Work to be completed: Only one stretch of the data is wanted: the line containing "(245, 164) none", the line containing "[120,284,521,300] You can", and every line between them, copied exactly.

Task inputs:
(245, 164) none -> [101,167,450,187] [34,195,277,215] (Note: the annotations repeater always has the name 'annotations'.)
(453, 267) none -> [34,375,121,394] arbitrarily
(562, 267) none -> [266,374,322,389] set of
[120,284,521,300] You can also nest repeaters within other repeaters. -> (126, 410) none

--

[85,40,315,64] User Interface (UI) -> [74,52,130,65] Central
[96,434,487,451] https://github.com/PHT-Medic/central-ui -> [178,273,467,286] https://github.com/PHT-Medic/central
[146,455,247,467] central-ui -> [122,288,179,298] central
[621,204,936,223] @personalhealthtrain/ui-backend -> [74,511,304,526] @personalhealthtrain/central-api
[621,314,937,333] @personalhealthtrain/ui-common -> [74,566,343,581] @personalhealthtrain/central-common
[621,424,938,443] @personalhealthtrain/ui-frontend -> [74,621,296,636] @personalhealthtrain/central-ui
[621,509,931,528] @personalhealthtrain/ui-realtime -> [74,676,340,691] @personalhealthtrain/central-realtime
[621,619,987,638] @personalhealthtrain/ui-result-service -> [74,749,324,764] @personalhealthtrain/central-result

Solution for this exercise:
(245, 164) none -> [101,167,450,187] [34,195,277,215] (Note: the annotations repeater always has the name 'annotations'.)
(453, 267) none -> [34,375,121,394] arbitrarily
(562, 267) none -> [266,374,322,389] set of
[120,284,521,300] You can also nest repeaters within other repeaters. -> (126, 410) none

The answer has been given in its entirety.